▶ **The request**: Reproduce the data below with "common name" replaced by "vernacular name" and everything else unchanged. Omit the pictures from your answer.

****************

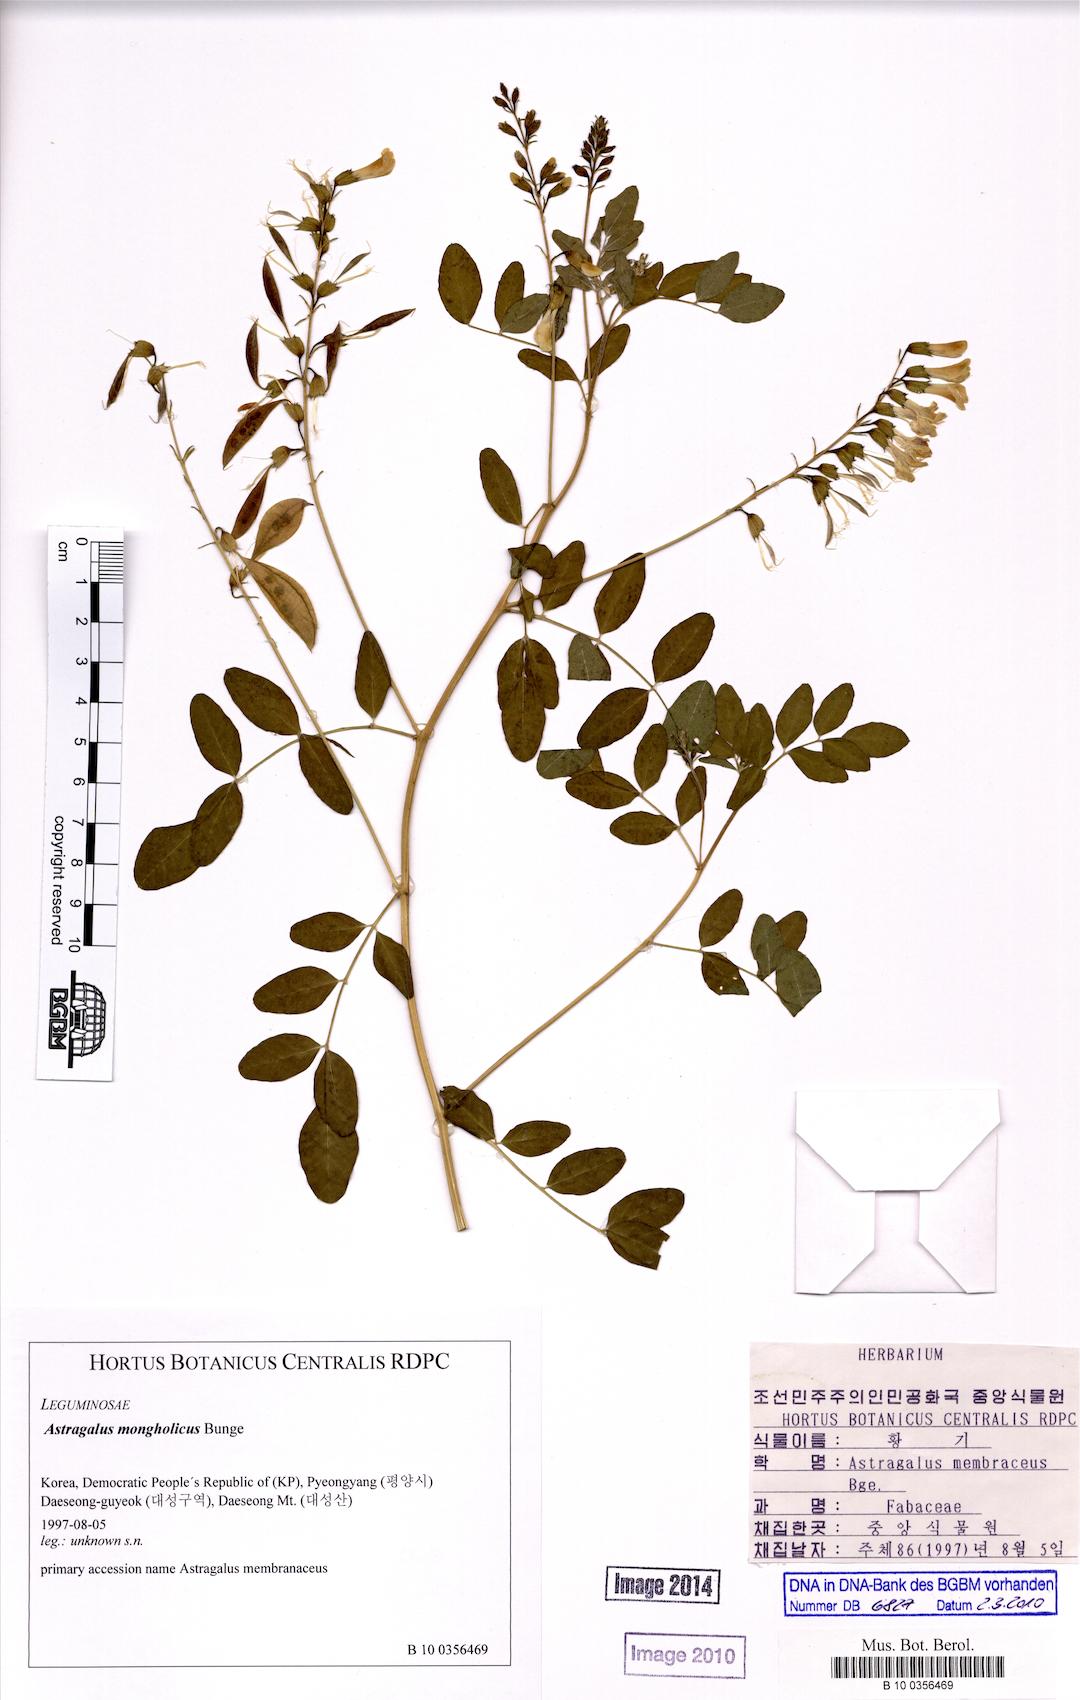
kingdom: Plantae
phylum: Tracheophyta
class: Magnoliopsida
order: Fabales
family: Fabaceae
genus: Astragalus
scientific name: Astragalus mongholicus
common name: Membranous milk-vetch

****************

▶ **Correct output**:
kingdom: Plantae
phylum: Tracheophyta
class: Magnoliopsida
order: Fabales
family: Fabaceae
genus: Astragalus
scientific name: Astragalus mongholicus
vernacular name: Membranous milk-vetch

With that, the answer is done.